Isn't this at odds with the concept of cosmic time in big bang cosmology: the idea that time passes at the same pace everywhere since if it doesn’t, it makes no sense to speak about the age of the universe? 
 A: In cosmology it is assumed that the universe is homogenous and isotropic for all intents and purposes.
Homogeneity means that every point in spacetime is equivalent regarding the dynamics of spacetime. Therefore we can define an observer that has a special physical meaning: the fundamental observer. It is the observer that is stationary with respect to the cosmic fluid.
Cosmic time is defined as that such an observer measured since the big bang. Hence there is no problem with the relativity of time, we have simply defined a time of a specific observer, that is a useful measure in a cosmological context.
A: The gravitational time dilation and the speed-related time dilation - together with their respective twin paradox - are applying in the whole universe. That means that the age of a photon emitted at the beginning of the universe is zero, and the age of fast-moving particles is very different from what we call the "age of the universe". 
You may imagine the universe as a "string curtain" of discrete strings (nothing to do with string theory): each particle is following its own worldline through time, and each particle has its own age, function of its velocity and its exposition to gravitation.
Between particles, space is timeless, because you cannot assign any velocity to points in space as long as there is no particle (at the difference to massless photons to which you can at least assign a proper time zero). This is why foliation of spacetime does not work. All you will get are sections of the "string curtain", but no continuous sheets.
However, there is a solution for the determination of the age of the universe: The age of the slow (non-relativistic) particles is the oldest age which can exist.

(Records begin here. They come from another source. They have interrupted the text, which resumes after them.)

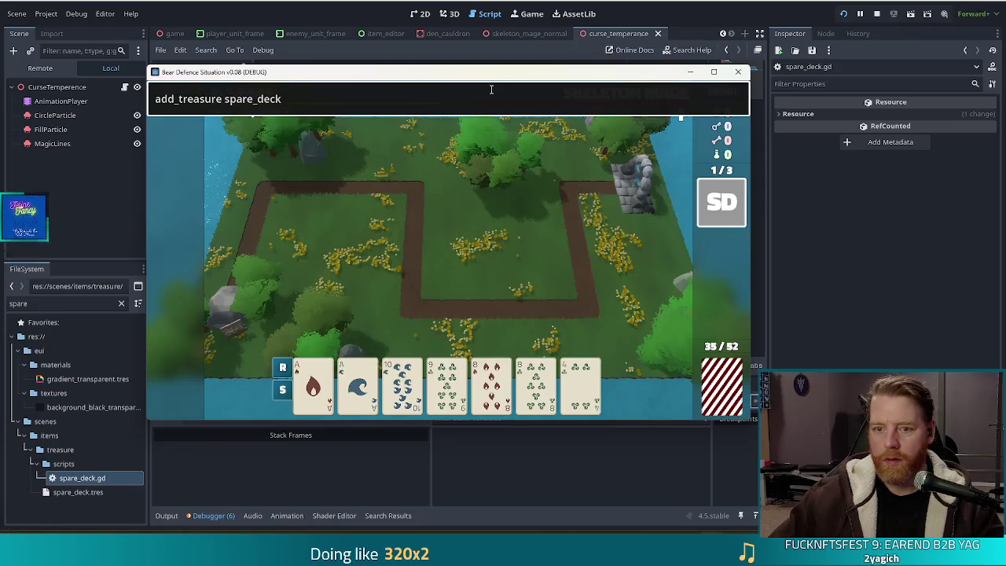
{"action": "key", "text": "grave"}
{"action": "left_click", "coordinate": [727, 212]}
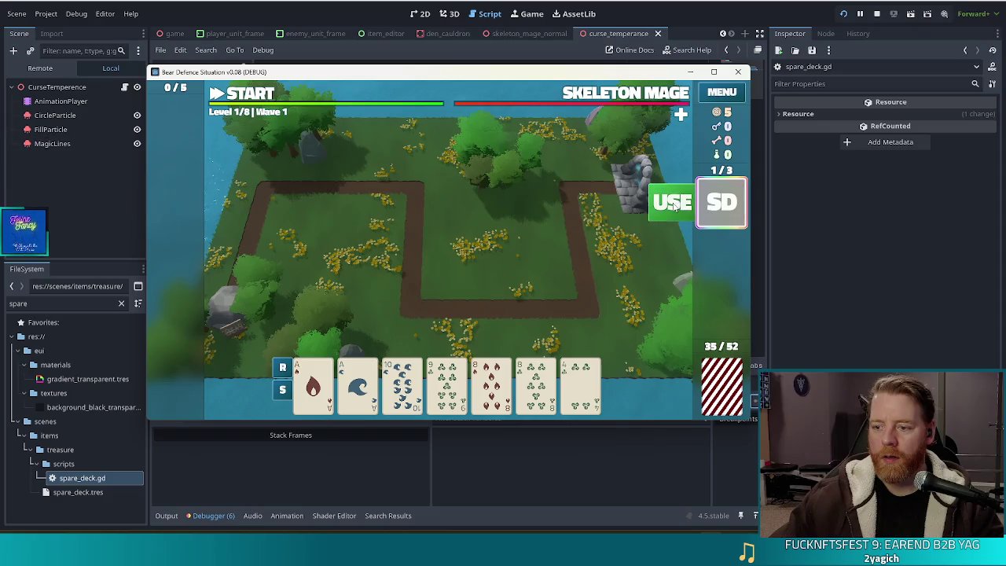
{"action": "left_click", "coordinate": [673, 205]}
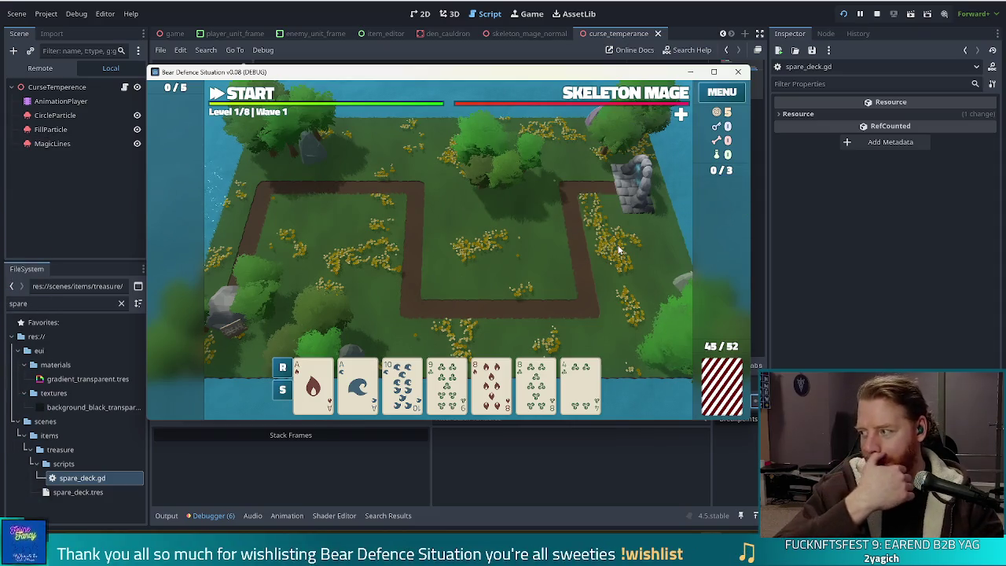
{"action": "key", "text": "F8"}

Slow particles are approximately comoving with the cosmic microwave background, and the resulting age is higher than the one of fast moving particles. That means, the possible error due to relativistic effects with regard to the age of the universe is small.
There may be one reserve which is the early time after the big bang where all particles (even those which stars and planets are made of today) were fast and relativistic. But even in this period we may suppose that there were no particles which were much slower than the particles we are made of, and thus no particles with a longer proper time than the particles stars and planets are made of today.
A: Laymans answer is coming.
The very simple answer: There is no absolute time in General Relativity.
(There isn't one already in the Special Relativity on a different reason).
The reason in the case of the GR (on my layman's understand) is the following: GR (and already the SR) plays not with time and points in space, it calculates distance and elapsed time between events, i.e. between points of the spacetime. This "spacetime distance" is calculated by an integration on the curved spacetime. But in the general case of the GR, this integration would be ambiguous.
But, the expanding Universe is described by the Friedmann equations. They describe essentially the curvature of the expanding Universe. This curvature is very symmetric, its space-like part is probably flat, so this is a special case, where this integration can be done. This is why we can have a "cosmic time", i.e. we can assign a "time since the big bang" to nearly every spacetime point of the Universe.
In very special situations, for example, around merging black holes, this curveture can be again not so "beautiful", I suspect the "cosmic time" is in their case again impossible.